Poulet au Lait de Coco
West Indian Rice and Beans
I've had a craving for tropical food recently. Actually I always have a craving for tropical food; this climate seems to inform it, as does my general affinity for all things island. If it comes with palm fronds, steel drums and cocktails with plastic monkeys, I'm all over it like a rash.
My experimentation with Caribbean cooking has been hit-or-miss (hit -- last year's Easter dinner; miss -- Run Down
,
which has an excellent name but languished uneaten in the refrigerator
until I had to throw it away with a heavy heart, thinking of the
starving babies in Haiti.)
This dinner was both a resounding hit and a near-miss. It was a hit because both of these recipes are absolutely delicious, a miss because they don't go together at all. There's a lot of ingredient redundancy -- all those green onions, all that thyme -- and also textural redundancy; I had no idea that genuine Caribbean beans and rice are basically a soup, or a really loose risotto, not at all what you want with a curry. When you make these things, which you should, have the curry with plain white rice and a dish of beans on the side, and the beans and rice with some jerk chicken or even just a nice pork chop.
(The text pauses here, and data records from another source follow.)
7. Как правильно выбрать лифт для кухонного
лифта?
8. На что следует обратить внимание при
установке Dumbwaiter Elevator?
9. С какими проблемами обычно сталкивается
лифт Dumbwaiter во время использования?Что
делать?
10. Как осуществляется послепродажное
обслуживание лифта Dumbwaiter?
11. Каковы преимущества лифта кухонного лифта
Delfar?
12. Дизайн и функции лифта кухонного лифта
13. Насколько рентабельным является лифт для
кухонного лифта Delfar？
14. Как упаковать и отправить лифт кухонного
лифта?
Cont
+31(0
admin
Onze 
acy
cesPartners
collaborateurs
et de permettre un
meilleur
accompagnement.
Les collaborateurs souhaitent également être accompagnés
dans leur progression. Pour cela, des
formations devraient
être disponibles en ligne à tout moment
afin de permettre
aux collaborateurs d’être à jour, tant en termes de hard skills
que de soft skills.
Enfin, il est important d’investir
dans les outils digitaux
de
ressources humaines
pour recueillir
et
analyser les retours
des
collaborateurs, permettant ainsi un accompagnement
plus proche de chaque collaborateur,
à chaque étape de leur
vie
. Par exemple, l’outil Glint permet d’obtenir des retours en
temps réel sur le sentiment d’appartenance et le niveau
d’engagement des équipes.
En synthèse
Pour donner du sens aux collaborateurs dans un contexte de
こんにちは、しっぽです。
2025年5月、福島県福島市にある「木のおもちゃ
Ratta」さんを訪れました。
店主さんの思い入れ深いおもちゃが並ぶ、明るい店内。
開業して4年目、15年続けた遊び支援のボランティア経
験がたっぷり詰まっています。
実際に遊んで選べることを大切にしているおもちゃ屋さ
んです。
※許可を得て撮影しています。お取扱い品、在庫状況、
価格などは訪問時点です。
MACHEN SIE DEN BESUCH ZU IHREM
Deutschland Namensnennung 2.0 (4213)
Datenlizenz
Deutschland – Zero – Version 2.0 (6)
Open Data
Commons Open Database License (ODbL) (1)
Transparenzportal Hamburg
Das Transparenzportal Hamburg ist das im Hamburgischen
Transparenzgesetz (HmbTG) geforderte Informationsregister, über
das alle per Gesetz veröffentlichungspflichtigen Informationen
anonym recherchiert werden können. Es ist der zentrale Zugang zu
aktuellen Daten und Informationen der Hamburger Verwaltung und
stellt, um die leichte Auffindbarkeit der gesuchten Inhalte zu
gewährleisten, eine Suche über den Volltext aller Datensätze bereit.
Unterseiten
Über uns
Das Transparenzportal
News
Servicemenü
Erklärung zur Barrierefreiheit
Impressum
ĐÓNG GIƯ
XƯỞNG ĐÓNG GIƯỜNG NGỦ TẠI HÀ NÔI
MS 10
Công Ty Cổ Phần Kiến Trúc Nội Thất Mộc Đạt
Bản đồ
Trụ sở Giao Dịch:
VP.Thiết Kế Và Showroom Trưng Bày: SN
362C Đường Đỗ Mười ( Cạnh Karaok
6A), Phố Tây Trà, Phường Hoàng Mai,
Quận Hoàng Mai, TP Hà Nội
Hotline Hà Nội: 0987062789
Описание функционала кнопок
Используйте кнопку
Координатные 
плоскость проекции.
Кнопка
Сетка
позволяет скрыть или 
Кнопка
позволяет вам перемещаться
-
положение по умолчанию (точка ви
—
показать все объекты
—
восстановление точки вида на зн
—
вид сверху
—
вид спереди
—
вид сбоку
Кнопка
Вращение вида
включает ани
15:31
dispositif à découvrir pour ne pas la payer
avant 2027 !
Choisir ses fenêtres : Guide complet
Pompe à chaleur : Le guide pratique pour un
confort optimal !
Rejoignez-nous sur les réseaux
ANYWAY, I really wanted to post this because of this site,
which I StumbledUpon and have become obsessed with. It is not for the novice cook; the recipes are terse and the techniques are
sketchy. It's basically a shorthand archive of a great many recipes
from a great many precious, out-of-print cookbooks that I can't afford,
and I love it for that. Actually I would love it just for the recipe
for Poulet au Lait de Coco, which hails from Martinique (palm fronds!
plastic monkeys!), and is the kind of recipe, beloved by me, that is
ridiculously easy to put together and still makes people want to have
the cook's babies. I tinkered with it a little bit; I threw the onions
and garlic in the blender to make a paste per my usual curry method,
and stir-fried the paste with the thyme and curry powder. Don't waste
your precious saffron here; it will be totally lost. I also did not
have poulet, so I subbed shrimp, and when the liquid looked like it was
overwhelming the protein I threw in a large chopped mango. This took
about fifteen minutes and was extremely tasty and unusual.
The beans and rice were an exercise in Weird, for me. I grew up with the edict that you do not stir rice ever, ever, ever, so executing the recipe was a lesson in adaptability and trust. Also, have you ever noticed that the flavor elements in Caribbean cooking are really peculiar? Thyme and allspice in rice? Both scallions and parsley in the curry? What? But all doubts are banished when the aroma starts to rise; this is true fusion cuisine, and it smells like God. I added some minced fresh ginger to the rice, and sauteed onions instead of scallions, and it turned out just fine. Runny, but fine.
Now all I need is a mojito. Or at least a Red Stripe.